I do not want her going out on "dates" with ex-boyfriends and other males. Whether they are gay or not does not make a difference to me. A man is a man. Many of the men she considers gay have not come out of the closet and it sounds like they are either bisexual or have a sexual/lifestyle identity crisis.
Why do women insist on setting up boundaries for men (Are you single and unattached? Are you married, separated, divorced? How long ago did you divorce? Are you seeing other women? How long ago did you break up with your ex) and then do not establish any boundaries for themselves? Shouldn’t setting boundaries be for the couple?
I have gone out with women who consider it okay to get drunk and stay overnight at the homes of other males.
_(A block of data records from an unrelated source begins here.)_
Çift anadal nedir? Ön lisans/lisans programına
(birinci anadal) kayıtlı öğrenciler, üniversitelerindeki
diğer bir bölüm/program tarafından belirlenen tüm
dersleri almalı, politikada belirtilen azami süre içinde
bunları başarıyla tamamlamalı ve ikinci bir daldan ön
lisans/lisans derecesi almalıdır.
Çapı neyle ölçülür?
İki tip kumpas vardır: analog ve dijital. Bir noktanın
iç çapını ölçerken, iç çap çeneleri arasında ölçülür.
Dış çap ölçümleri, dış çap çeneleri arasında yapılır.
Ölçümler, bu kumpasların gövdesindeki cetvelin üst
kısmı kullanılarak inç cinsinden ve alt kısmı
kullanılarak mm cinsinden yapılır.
One excuse is that they are gay so they are safe. Another excuse is that he is an ex-boyfriend and he goes with another woman. I do not feel comfortable with dating a woman who also goes out with gay men and ex-boyfriends for drinks and either stays overnight at their places or invites them to talk all night at her place. I do not feel comfortable with my girlfriend going out for drinks and spending the night with other men. I do not accept being gay or being an ex-boyfriend as excuses that these friendships are Platonic and "safe." The only man she should be spending the night with should be me. I do not have any other women in my life except her. Gay men, ex-boyfriends, and other Platonic male friends are men that I consider to be "other men still in her business." I date a woman, we break up, and it’s over. I do not carry on unfinished business with ex-girlfriends, bi sexual women who tell me that they think they are in love with me, nor do I go out for drinks and spend the night with other female friends on a Platonic level. I need a partner that thinks the way I do.
Do I need to set boundaries with this woman? Do I need to ask her to define what we now have together? Are we boyfriend/girlfriend? Can we agree to go out, exclusively? Do we need to be honest about telling each other about friendships we have with other members of the opposite sex?
Lastly, are you in a relationship in which your partner has friends that include ex-partners and Platonic friends? Has your partner ever broken a date with you to see one of these people? How do you feel about your partner going out for coffee, drinks, lunch and dinner, nightclubs with dancing, and spending the night at their place with the statement "all we did was talk all night"? Are their levels to this?
Level one- coffee or lunch with a member of the opposite sex with a group
Level two- coffee or lunch at the office with that person one on one
Level three- coffee or lunch outside the office- during the work day- no drinking.
Level four- Drinks or dinner
Timmy my boy, let me explain something to you, there are two kinds of people who date. The first kind are people like you, people who look for a potential spouse. Then there are people like your girl who are social daters.
I STRONGLY recommend that you break up with her. Part as friends if you will but what you’re facing now is what you will be facing if you marry her. You cannot set boundaries on people like her. If she accepts your terms she will be very unhappy. If she accepts your boundaries and the two of you marry, she will resent you for making her give up her friends and change her life.
There are tons of girls who are just like you. They date with the intent on finding a potential spouse. That’s what you need and should look for.
She sounds like a lot of fun to be around but she is NOT for you.